Толстая шея Нерона покрывается красными пятнами. Силясь удержать следы обиды, он беспомощно щурит близорукие глаза и становится похож на провинившегося ребенка. Видя его таким беззащитным и несчастным, Поппея усиливает натиск.
— Если ты не в состоянии преодолеть страх перед матерью, позволь мне вернуться к Отону. Я не могу быть свидетельницей твоего позора и видеть, как ты ежедневно подвергаешься оскорблениям и унижениям.
От слов Поппеи у Нерона больно сжимается сердце, но разве есть сила, способная заставить замолчать пришедшую в ярость женщину? Упади он сейчас замертво, ее вопли и тогда не прекратятся. Искусная притворщица, она даже его смерть сочла бы за дешевую уловку и проявление слабости.

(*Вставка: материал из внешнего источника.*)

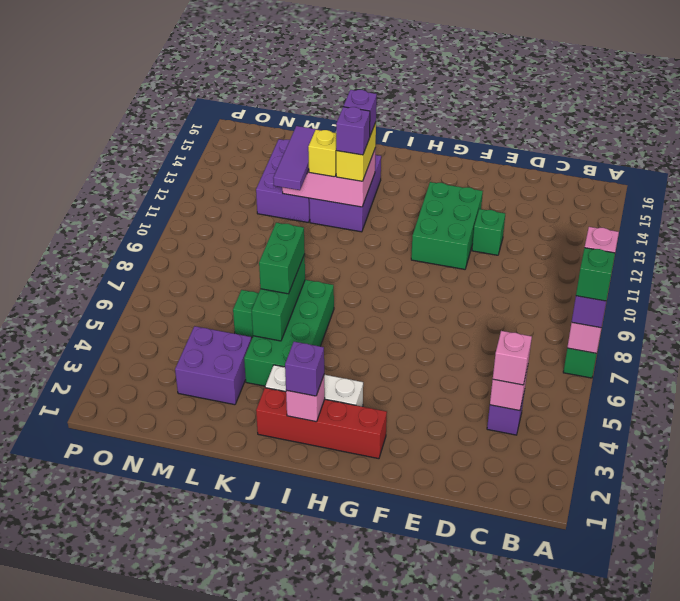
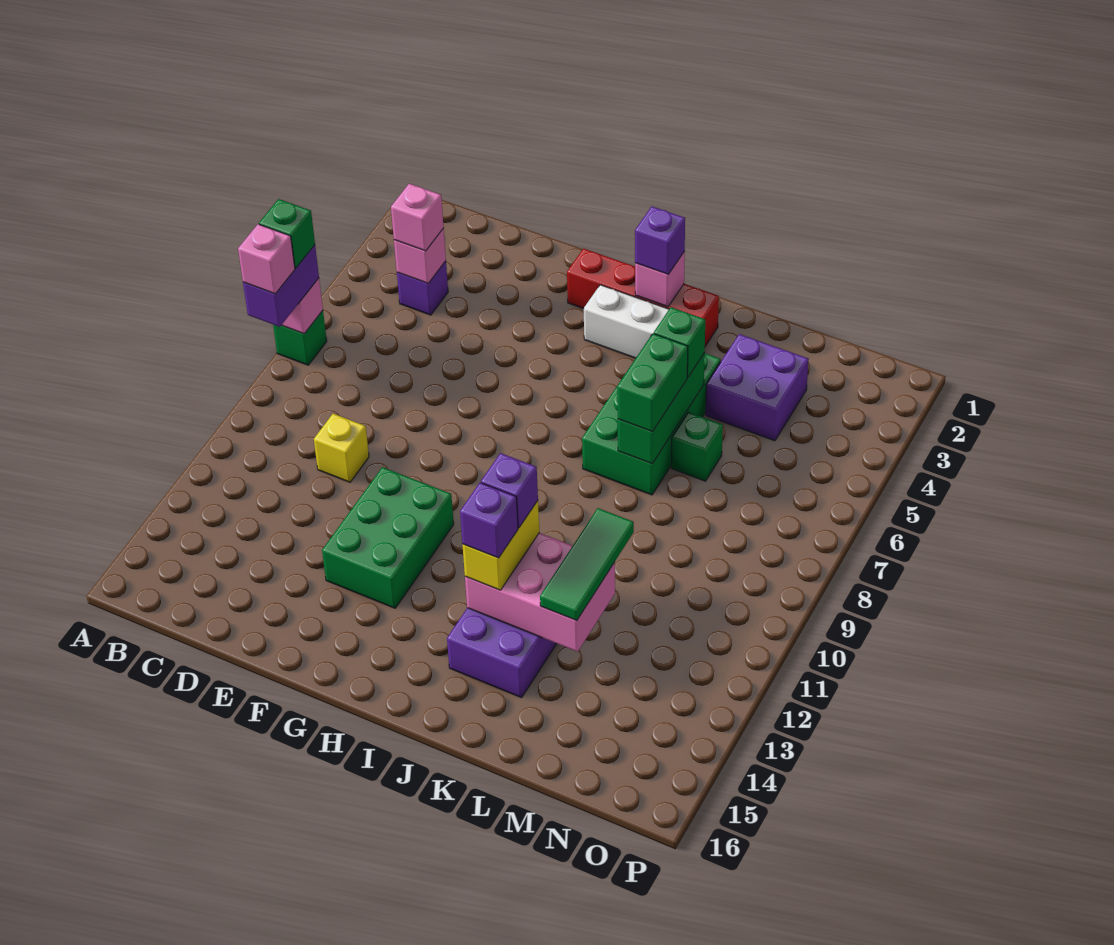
green 1x1 brick [472,209,505,255] -> green 1x1 brick moved to [654,307,705,377]
yellow 1x1 brick [308,130,336,177] -> yellow 1x1 brick moved to [314,414,369,482]
purple 1x3 tile [273,126,319,190] -> green 1x3 tile [540,508,634,621]
purple 2x3 brick [256,139,310,223] -> none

Сцены, подобные этой, повторяются ежедневно. Никто из ближайшего окружения Нерона не пытается одернуть обнаглевшую любовницу и прекратить безобразные спектакли, разыгрываемые ею перед императором. Друзья и советчики боятся, как бы вернувшаяся в Рим Агриппина не возымела прежнего влияния на сына, и молчаливо поддерживают Поппею. А ведь тот же Сенека должен был предвидеть, до чего могут довести слабовольного Нерона отчаяние и растущая в нем неприязнь к матери.
Основания опасаться Агриппину были, ведь она прекрасно понимала: стоит Нерону уступить Поппее, и для нее, некогда повелевавшей Римской империей, все будет кончено. Забыв, что является императору матерью, Агриппина решилась на последнее средство: бороться с ненавистной Поппеей ее же оружием — обольщением.
Рассчитывая вновь подчинить себе Нерона, Агриппина в те часы, когда он бывал разгорячен вином и обильной едой, появлялась перед ним нарядно одетой и недвусмысленно предлагала себя. Не обращая внимания на замешательство окружающих, она прижималась к нему, целовала и откровенными ласками склоняла к сожительству, а иногда доходила до того, что, обнажив перед ним трепещущую грудь, демонстрировала ее, желая таким образом доказать, что ни в чем не уступает Поппее. Иной раз, сообщает Светоний, ей удавалось завлечь сына с собой в носилки, из — которых он выходил с подозрительными пятнами на одежде. Скорее всего, это была не Агриппина, а необычайно похожая на нее наложница, о которой упоминает все тот же Светоний. Однако злые языки и прежде всего Поппея постарались опорочить и мать, и сына.